O cara que gritou “filho da puta!”, com a voz quase falhando, é provavelmente o pai da moça - que assistiu tudo de camarote a cinquenta metros de altura. O desespero do pessoal que assistia a cena é palpável.

Eu, ein.

Mandei o vídeo pra um amigo do MSN, segundos depois vem a resposta.


Puta que pariu, rachei de rir. O monitor tá todo borrifado de refrigerante.

Vou pro inferno mesmo.

[ Update ]

“Ai Quide, como você ri disso :(”

“Que horror, que falta de respeito :( :(”

“Kid, como você tem coragem de rir de uma coisas dessas… :( :( :(”


Escrito por Kid on Jul 9, 2005

Estou no exato momento no lado sul de Oshawa, num porao escuro. Como voces podem perceber pela falta de acentuacao, estou utilizando um PC gringo. Ha amiguinhos canadenses deitados pelo chao inteiro, algumas meninas sem camisa, 4 ou 5 garrafas de vodca descansando vazias no chao, e restos de pizza na parede(!!). O Gamecube do Ryan continua ligado, exibindo a tela de apresentacao de Super Mario Sunshine, mas ninguem esta jogando. O cachorro foi pintado de verde com aquelas espuminhas em spray, e repousa no cantinho do porao, semi acordado, provavelmente traumatizado por todas as brincadeiras de que ele foi alvo ontem a noite. Esse ai nao vai dormir tao cedo.

Creio eu ser o unico acordado, embora metade dessa galera ja deveria estar em casa ha horas atras. Daqui a pouco alguns pais furiosos aparecem ai, batendo na porta e gritando pelos seus filhos.

Nao sei quando voltarei pra casa. Os moleques estao planejando ir pra beira do Lago Ontario puxar uma erva, tocar violao e fazer pedrinhas quicarem na superficie do lago, e eu vou acabar indo junto. Assim sendo, nao sei quando atualizarei o blog.

Perdoem, amiguinhos. Prometo que no futuro tentarei nao ter uma vida social que atrapalhe as atualizacoes do blog.

Enquanto isso, os mais desesperados por uma atualizacao - e que tenham um bom dominio da lingua inglesa - poderao deliciar-se com as minhas tentativas de blogagem no ingreis. Eis o endereco.

Volto logo, prometo. Voces vem sendo bastante generosos com as esmolas, me sinto ate mal em nao poder fazer uma atualizacao melhor hoje. Vou tentar recompensa-los quando sair deste porao.

E agora vou apalpar uma das amiguinhas antes que a gotica acorde. o/


Escrito por Kid on Jul 7, 2005

Metallica

Passei o dia ontem na casa de uma amiguinha aqui (lembra o grupo de malucos que conheci no outro dia? Então, estavam todos lá). Entre batatinhas Ruffles e refrigerante sem gás, alguém sugere que a menina jogue um CD no aparelho de som do apartamento.

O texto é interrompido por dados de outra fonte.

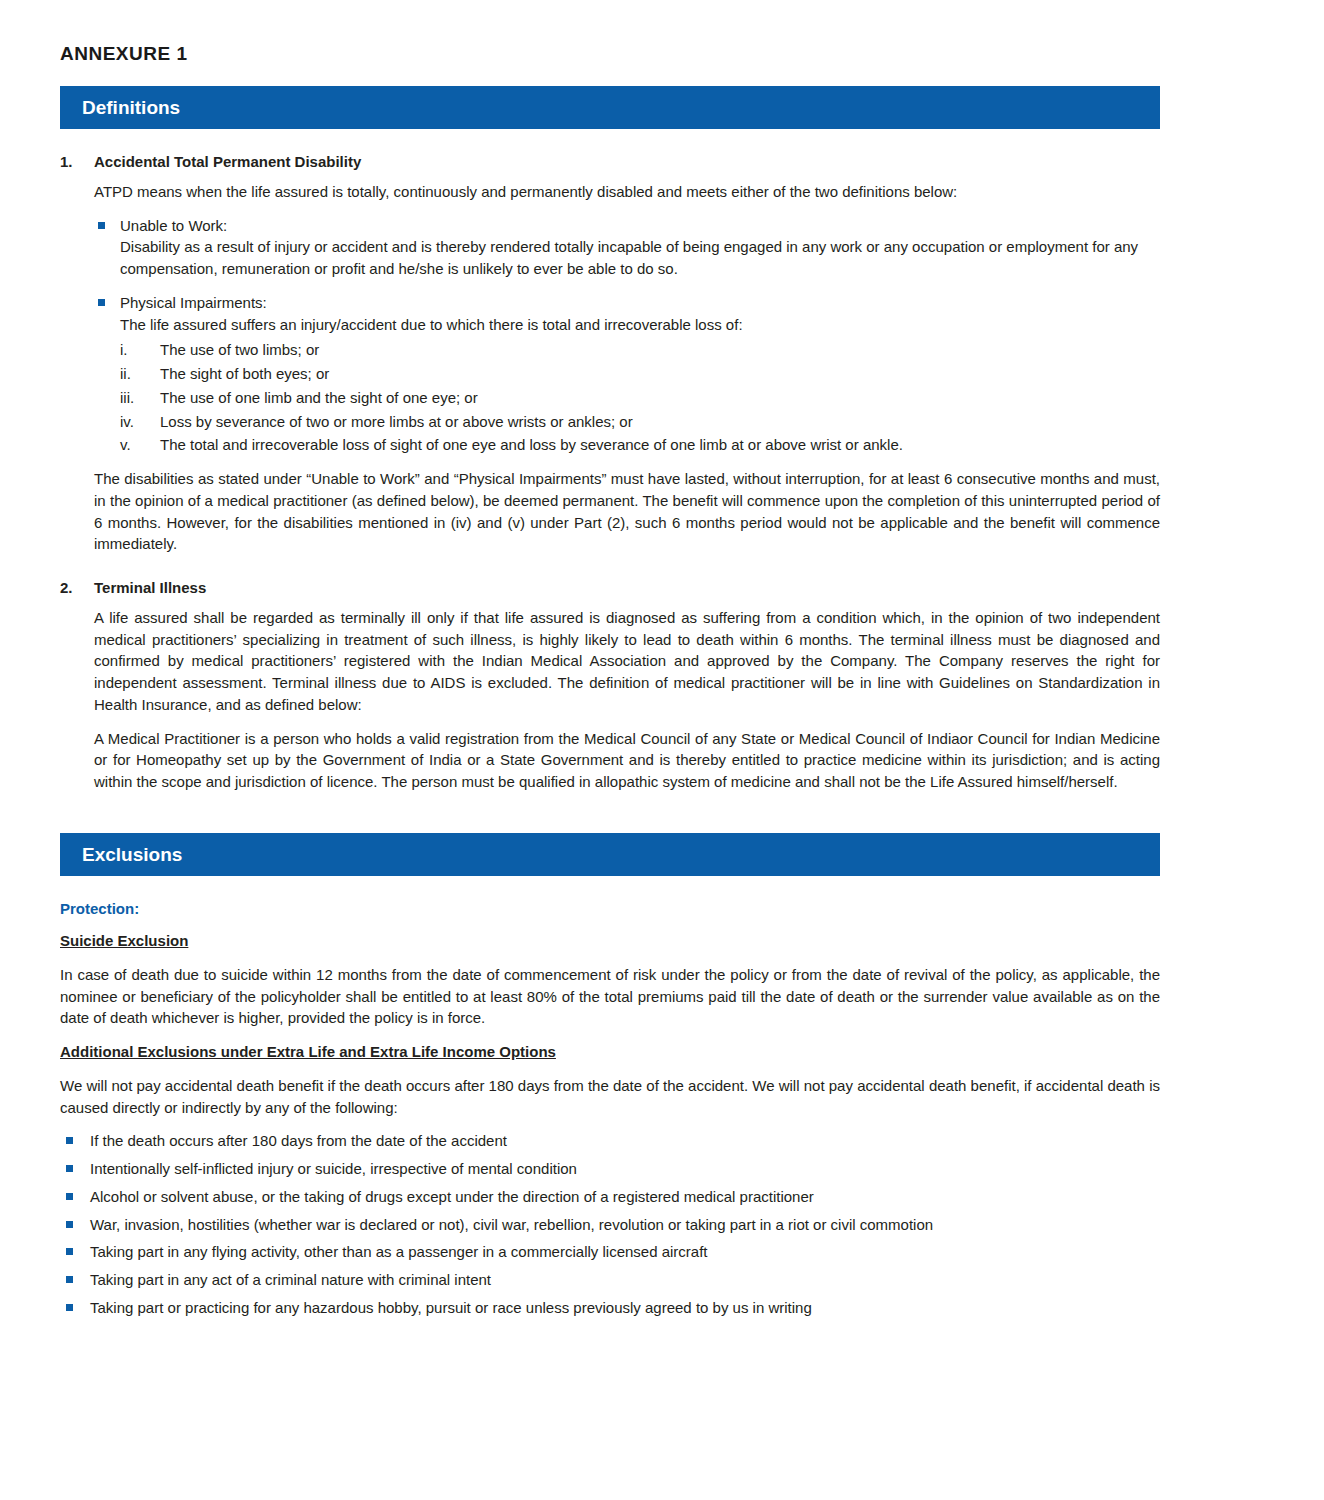ANNEXURE 1
Definitions
Accidental Total Permanent Disability
ATPD means when the life assured is totally, continuously and permanently disabled and meets either of the two definitions below:
Unable to Work: Disability as a result of injury or accident and is thereby rendered totally incapable of being engaged in any work or any occupation or employment for any compensation, remuneration or profit and he/she is unlikely to ever be able to do so.
Physical Impairments: The life assured suffers an injury/accident due to which there is total and irrecoverable loss of:
The use of two limbs; or
The sight of both eyes; or
The use of one limb and the sight of one eye; or
Loss by severance of two or more limbs at or above wrists or ankles; or
The total and irrecoverable loss of sight of one eye and loss by severance of one limb at or above wrist or ankle.
The disabilities as stated under “Unable to Work” and “Physical Impairments” must have lasted, without interruption, for at least 6 consecutive months and must, in the opinion of a medical practitioner (as defined below), be deemed permanent. The benefit will commence upon the completion of this uninterrupted period of 6 months. However, for the disabilities mentioned in (iv) and (v) under Part (2), such 6 months period would not be applicable and the benefit will commence immediately.
Terminal Illness
A life assured shall be regarded as terminally ill only if that life assured is diagnosed as suffering from a condition which, in the opinion of two independent medical practitioners’ specializing in treatment of such illness, is highly likely to lead to death within 6 months. The terminal illness must be diagnosed and confirmed by medical practitioners’ registered with the Indian Medical Association and approved by the Company. The Company reserves the right for independent assessment. Terminal illness due to AIDS is excluded. The definition of medical practitioner will be in line with Guidelines on Standardization in Health Insurance, and as defined below:
A Medical Practitioner is a person who holds a valid registration from the Medical Council of any State or Medical Council of Indiaor Council for Indian Medicine or for Homeopathy set up by the Government of India or a State Government and is thereby entitled to practice medicine within its jurisdiction; and is acting within the scope and jurisdiction of licence. The person must be qualified in allopathic system of medicine and shall not be the Life Assured himself/herself.
Exclusions
Protection:
Suicide Exclusion
In case of death due to suicide within 12 months from the date of commencement of risk under the policy or from the date of revival of the policy, as applicable, the nominee or beneficiary of the policyholder shall be entitled to at least 80% of the total premiums paid till the date of death or the surrender value available as on the date of death whichever is higher, provided the policy is in force.
Additional Exclusions under Extra Life and Extra Life Income Options
We will not pay accidental death benefit if the death occurs after 180 days from the date of the accident. We will not pay accidental death benefit, if accidental death is caused directly or indirectly by any of the following:
If the death occurs after 180 days from the date of the accident
Intentionally self-inflicted injury or suicide, irrespective of mental condition
Alcohol or solvent abuse, or the taking of drugs except under the direction of a registered medical practitioner
War, invasion, hostilities (whether war is declared or not), civil war, rebellion, revolution or taking part in a riot or civil commotion
Taking part in any flying activity, other than as a passenger in a commercially licensed aircraft
Taking part in any act of a criminal nature with criminal intent
Taking part or practicing for any hazardous hobby, pursuit or race unless previously agreed to by us in writing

A menina trás St. Anger, para a consternação quase geral da turma inteira. Este CD, para quem não é antenado no mundo musical, foi a mais recente tentativa desesperada do Metallica de arrancar uns tocados dos fãs em que eles cagaram em cima.

Enquanto a sala inteira reclamava sobre a drástica mudança no estilo da banda, com o unânime argumento de que “o som antigo era muito melhor“, percebi que sou um dos poucos que não odiou St. Anger. Não me entendam mal; o Metallica antigo realmente era muito melhor. Clássicos como One, Sad But True e No Leaf Clover (meus favoritos) são simplesmente obras de arte, o melhor que o estilo oferece. Essas são aquelas músicas que você recomenda a uma pessoa que não gosta da banda, justamente por saber que elas provavelmente mudarão a opinião do indivíduo.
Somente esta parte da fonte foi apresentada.